*EXERCISE*
Print the line containing "Amazon Associate links" and all lines after it, unchanged, through the end of the data. Leave the pictures out.

---+---

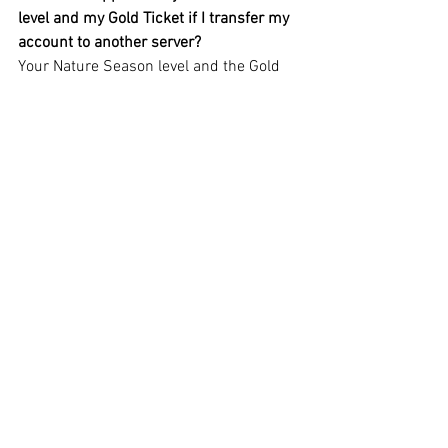
level and my Gold Ticket if I transfer my 
account to another server?
Your Nature Season level and the Gold 
Ticket will be safely transferred with 
your account.
Can I buy the Gold Ticket as a gift for 
someone else?
Yes, you can. After buying the Gold 
Ticket for yourself, a special offer will 
appear in the right section of the screen: 
you will be able to choose a guildmate 
who doesn’t have the Gold Ticket for the 
Nature Season yet and buy one with a 
discount for them. In return, you will get 
valuable resources. You can buy the 
Gold Ticket for your guildmates an 
unlimited number of times.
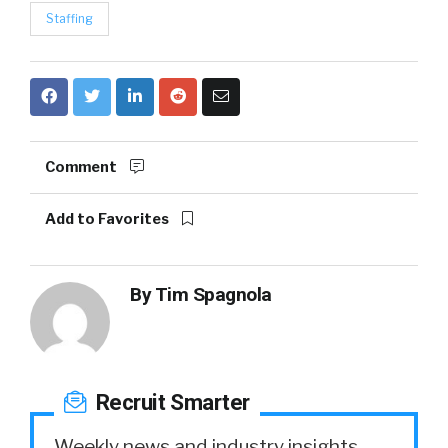
Staffing
Comment
Add to Favorites
By
Tim Spagnola
Recruit Smarter
Weekly news and industry insights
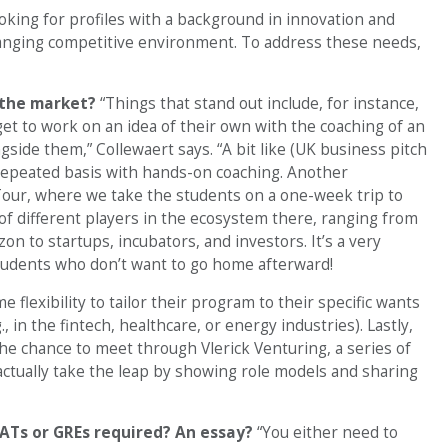
ooking for profiles with a background in innovation and
hanging competitive environment. To address these needs,
n the market?
“Things that stand out include, for instance,
get to work on an idea of their own with the coaching of an
side them,” Collewaert says. “A bit like (UK business pitch
 repeated basis with hands-on coaching. Another
 Tour, where we take the students on a one-week trip to
 of different players in the ecosystem there, ranging from
 to startups, incubators, and investors. It’s a very
tudents who don’t want to go home afterward!
 flexibility to tailor their program to their specific wants
in the fintech, healthcare, or energy industries). Lastly,
he chance to meet through Vlerick Venturing, a series of
actually take the leap by showing role models and sharing
ATs or GREs required? An essay?
“You either need to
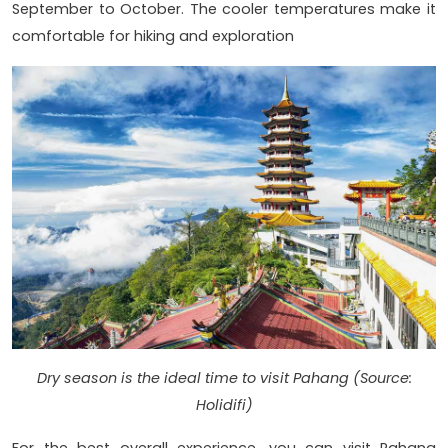
September to October. The cooler temperatures make it
comfortable for hiking and exploration
Dry season is the ideal time to visit Pahang (Source:
Holidifi)
For the best overall experience, you can visit Pahang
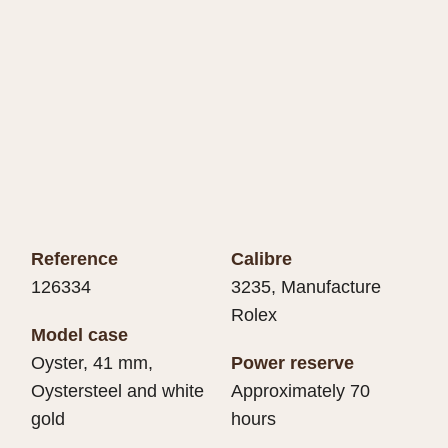
Reference
Calibre
126334
3235, Manufacture
Rolex
Model case
Oyster, 41 mm,
Power reserve
Oystersteel and white
Approximately 70
gold
hours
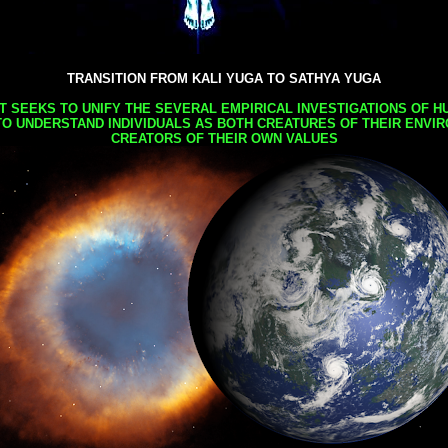
TRANSITION FROM KALI YUGA TO SATHYA YUGA
AT SEEKS TO UNIFY THE SEVERAL EMPIRICAL INVESTIGATIONS OF H
TO UNDERSTAND INDIVIDUALS AS BOTH CREATURES OF THEIR ENVI
CREATORS OF THEIR OWN VALUES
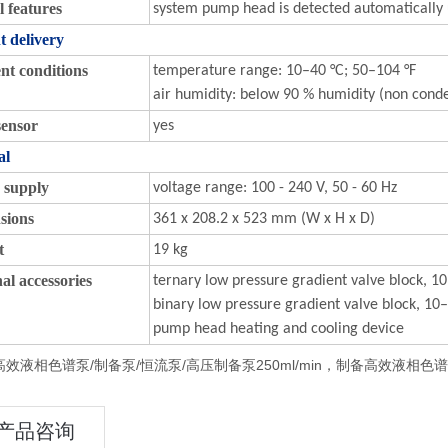
l features
system pump head is detected automatically u
t delivery
nt conditions
temperature range: 10–40 °C; 50–104 °F
air humidity: below 90 % humidity (non cond
sensor
yes
al
 supply
voltage range: 100 - 240 V, 50 - 60 Hz
sions
361 x 208.2 x 523 mm (W x H x D)
t
19 kg
al accessories
ternary low pressure gradient valve block, 
binary low pressure gradient valve block, 1
pump head heating and cooling device
效液相色谱泵/制备泵/恒流泵/高压制备泵250ml/min，制备高效液相色谱泵/
产品咨询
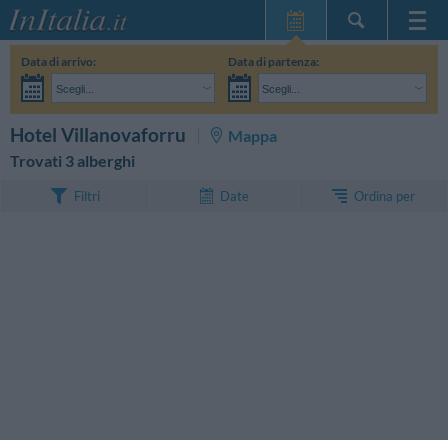
Home Page
Data di arrivo:
Data di partenza:
Le mie Prenotazioni
Scegli...
Scegli...
InItalia Club
Adulti:
Non ho ancora deciso le date del mio soggiorno
Bambini:
CERCA
Hotel Villanovaforru
Mappa
Lingua
Trovati 3 alberghi
Ordina per
Filtri
Date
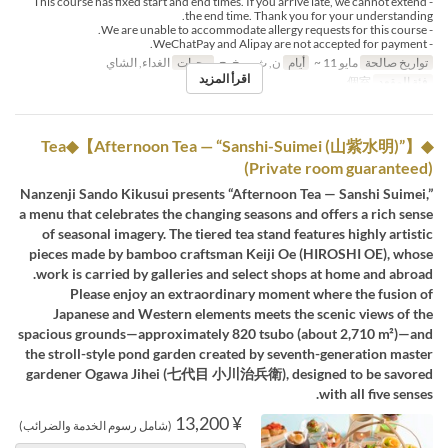
- This course has fixed start and end times. If you arrive late, we cannot extend
the end time. Thank you for your understanding.
- We are unable to accommodate allergy requests for this course.
- WeChatPay and Alipay are not accepted for payment.
الغداء, الشاي
وجبات
ن, ث, ر, خ, ج
أيام
مايو 11 ~
تواريخ صالحة
اقرأ المزيد
個室
فئة المقعد
◆Tea◆【Afternoon Tea — “Sanshi-Suimei (山紫水明)”】
(Private room guaranteed)
Nanzenji Sando Kikusui presents “Afternoon Tea — Sanshi Suimei,”
a menu that celebrates the changing seasons and offers a rich sense
of seasonal imagery. The tiered tea stand features highly artistic
pieces made by bamboo craftsman Keiji Oe (HIROSHI OE), whose
work is carried by galleries and select shops at home and abroad.
Please enjoy an extraordinary moment where the fusion of
Japanese and Western elements meets the scenic views of the
spacious grounds—approximately 820 tsubo (about 2,710 m²)—and
the stroll-style pond garden created by seventh-generation master
gardener Ogawa Jihei (七代目 小川治兵衛), designed to be savored
with all five senses.
¥ 13,200
(شامل رسوم الخدمة والضرائب)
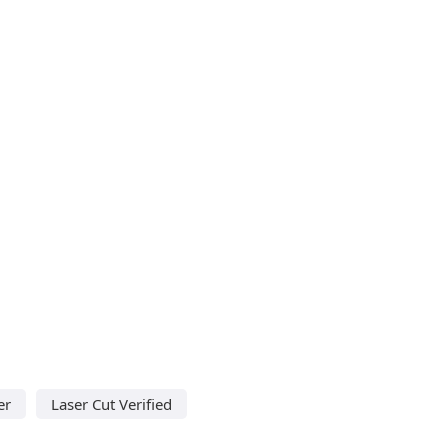
er
Laser Cut Verified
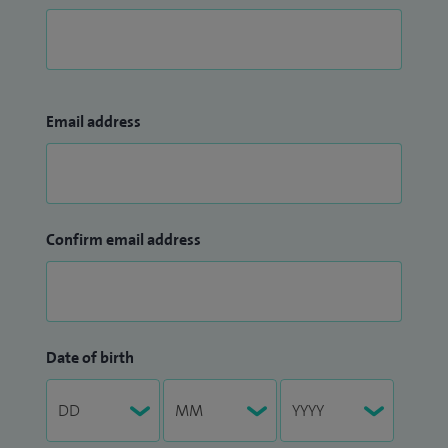
Email address
Confirm email address
Date of birth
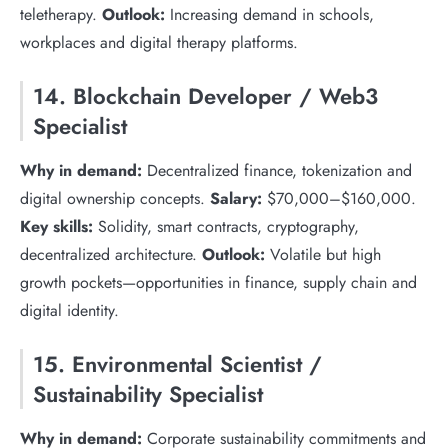
teletherapy.
Outlook:
Increasing demand in schools,
workplaces and digital therapy platforms.
14. Blockchain Developer / Web3
Specialist
Why in demand:
Decentralized finance, tokenization and
digital ownership concepts.
Salary:
$70,000–$160,000.
Key skills:
Solidity, smart contracts, cryptography,
decentralized architecture.
Outlook:
Volatile but high
growth pockets—opportunities in finance, supply chain and
digital identity.
15. Environmental Scientist /
Sustainability Specialist
Why in demand:
Corporate sustainability commitments and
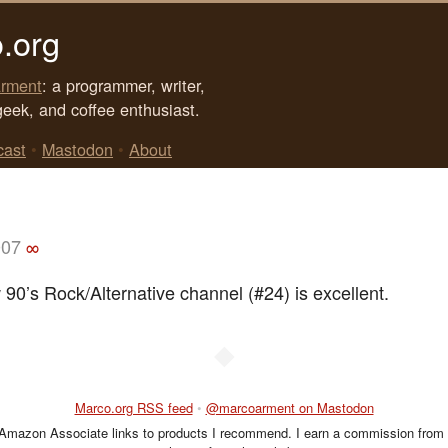
.org
rment
: a programmer, writer,
geek, and coffee enthusiast.
cast
•
Mastodon
•
About
007
∞
 90’s Rock/Alternative channel (#24) is excellent.
◆
Marco.org RSS feed
•
@marcoarment on Mastodon
 Amazon Associate links to products I recommend. I earn a commission from 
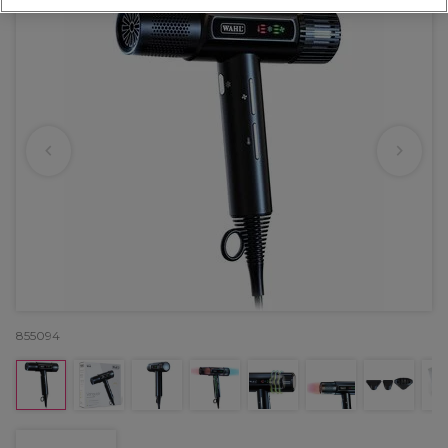
855094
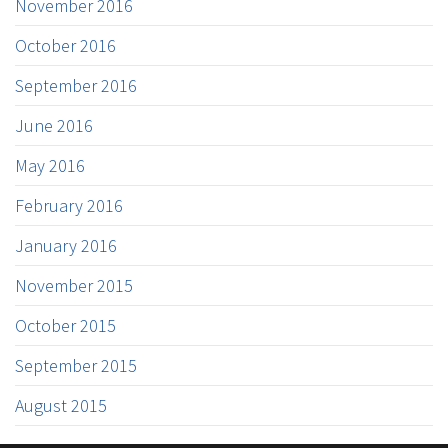
November 2016
October 2016
September 2016
June 2016
May 2016
February 2016
January 2016
November 2015
October 2015
September 2015
August 2015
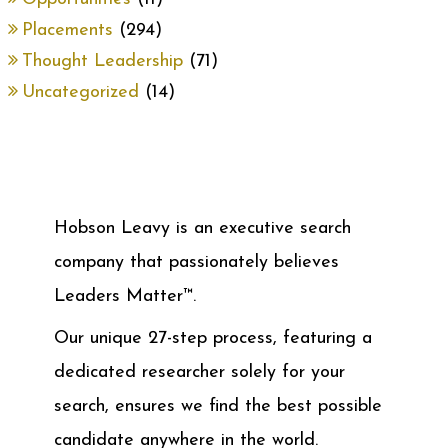
Placements
(294)
Thought Leadership
(71)
Uncategorized
(14)
Hobson Leavy is an executive search
company that passionately believes
Leaders Matter™.
Our unique 27-step process, featuring a
dedicated researcher solely for your
search, ensures we find the best possible
candidate anywhere in the world.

---+---

*REPLY*
 Amazon Associate links to products I recommend. I earn a commission from 
855094
November 2016
October 2016
September 2016
June 2016
May 2016
February 2016
January 2016
November 2015
October 2015
September 2015
August 2015
Placements
(294)
Thought Leadership
(71)
Uncategorized
(14)
Hobson Leavy is an executive search
company that passionately believes
Leaders Matter™.
Our unique 27-step process, featuring a
dedicated researcher solely for your
search, ensures we find the best possible
candidate anywhere in the world.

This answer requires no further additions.